Born Timothy John Berners-Lee on June 8, 1955, he created the World Wide Web while working at CERN, the European Organization for Nuclear Research, as a tool for scientists.
His idea was initially limited to hypertext, which he and his partner, Robert Cailliau, described as “a way to link and access information of various kinds as a web of nodes in which the user can browse at will,” on November 12, 1990.
Since when he proposed the idea and now, the Web has grown to become, arguably the most powerful platform for sharing of information and human connectivity on the Internet (note that there is a difference between the Internet and World Wide Web).
Here some fun facts worth knowing about the inventor:
He thought the invention was an “accident of fate”
I know you marvel at the wonder that the Web is, but Berners-Lee did not think much of his creation as such. He thought he was just at the right place at the right time. “I happened to be in the right place at the right time, and I happened to have the right combination of background,” he said in a 1997 interview with TIME.

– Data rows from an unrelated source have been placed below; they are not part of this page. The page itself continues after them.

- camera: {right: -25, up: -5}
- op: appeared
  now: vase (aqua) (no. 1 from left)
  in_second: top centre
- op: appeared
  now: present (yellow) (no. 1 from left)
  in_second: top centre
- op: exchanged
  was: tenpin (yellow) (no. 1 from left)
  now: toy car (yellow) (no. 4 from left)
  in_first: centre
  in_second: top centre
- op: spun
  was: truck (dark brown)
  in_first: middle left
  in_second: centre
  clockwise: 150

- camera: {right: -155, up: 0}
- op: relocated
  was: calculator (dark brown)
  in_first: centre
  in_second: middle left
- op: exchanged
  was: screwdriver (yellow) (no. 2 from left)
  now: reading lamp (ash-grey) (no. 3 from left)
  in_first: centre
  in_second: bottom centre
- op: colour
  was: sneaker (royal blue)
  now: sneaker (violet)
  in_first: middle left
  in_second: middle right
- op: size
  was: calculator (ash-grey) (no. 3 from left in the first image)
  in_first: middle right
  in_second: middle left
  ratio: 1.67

Error 404 is your evil brother
That annoying error 404 page not found that you see every now and then should not get you riled more than it should. “The 404 or Not Found error message is a Hypertext Transfer Protocol (HTTP) standard response code, in computer network communications, to indicate that the client was able to communicate with a given server, but the server could not find what was requested.” As nasty as this could be, Berners-Lee said “that this dangling-link thing may be a problem, but you have to accept it.”

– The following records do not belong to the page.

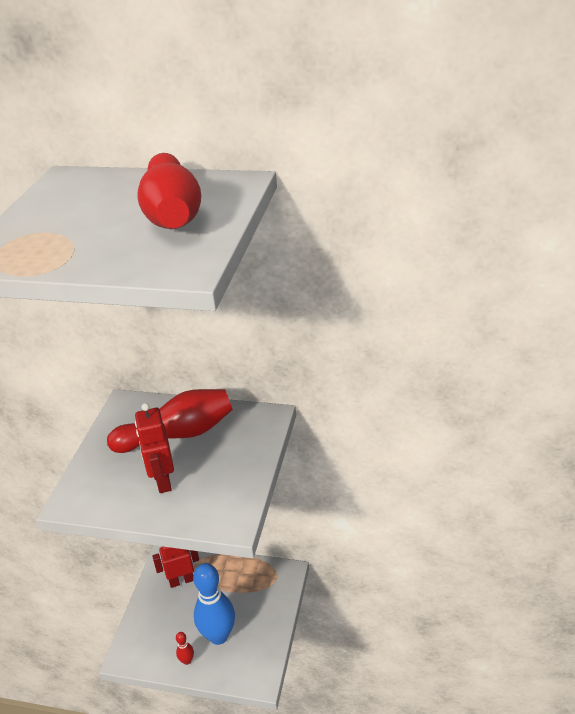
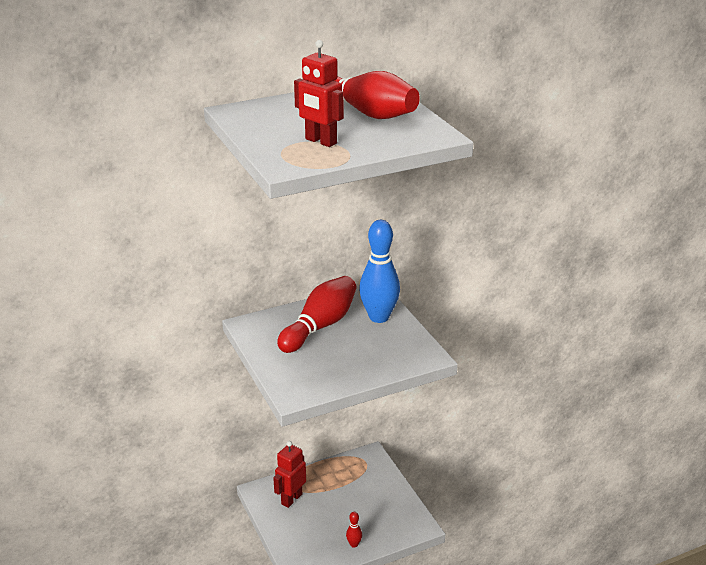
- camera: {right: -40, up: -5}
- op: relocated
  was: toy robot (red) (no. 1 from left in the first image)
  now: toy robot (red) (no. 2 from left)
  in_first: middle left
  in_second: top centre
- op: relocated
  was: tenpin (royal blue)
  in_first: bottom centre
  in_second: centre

He toyed with the idea of creating a browser
Being the inventor of the Web, he should have a created browser, right? Well, he did not. He actually wanted to create one but was deterred by the fact that his browser may have to compete with other browsers in use.
His family helped design the first commercially available computer
Berners-Lee’s parents helped design the Ferranti Mark I, also known as the Manchester Electronic Computer, the world’s first commercially available computer. He ascribed this to the high level of love for mathematics in his family.

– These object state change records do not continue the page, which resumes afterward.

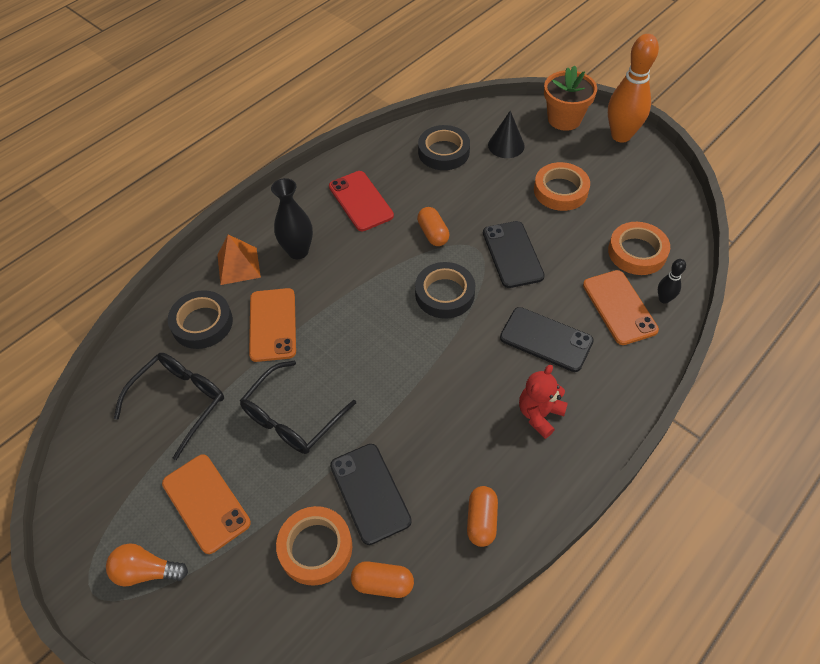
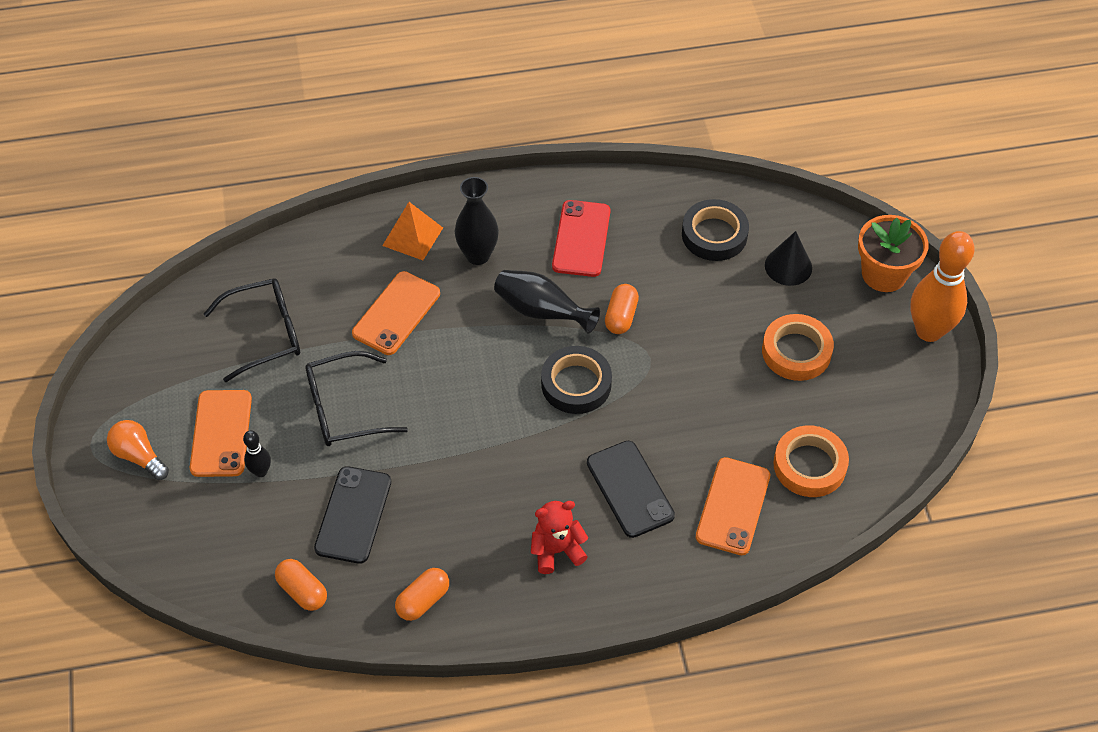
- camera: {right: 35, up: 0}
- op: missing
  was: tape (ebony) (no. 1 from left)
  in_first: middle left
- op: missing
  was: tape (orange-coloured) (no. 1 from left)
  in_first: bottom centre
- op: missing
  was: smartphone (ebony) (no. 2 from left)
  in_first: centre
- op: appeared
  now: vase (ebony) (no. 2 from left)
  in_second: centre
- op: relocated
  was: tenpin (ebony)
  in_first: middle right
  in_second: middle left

He developed HTML, HTTP and URL
He did not just create the World Wide Web. He, along with his colleague, also gave the world three cardinal tools on which the Web runs: the language for encoding documents (HTML, hypertext markup language); the system for linking documents (HTTP, hypertext transfer protocol); and the www.whatever system for addressing documents (URL, universal resource locator).
He is rich, but not that rich
According to www.therichest.com, Berners-Lee’s net worth is $50 million. Compared that to what tech billionaires such as Bill Gates, Mike Zuckerberg and Marc Andreessen are worth.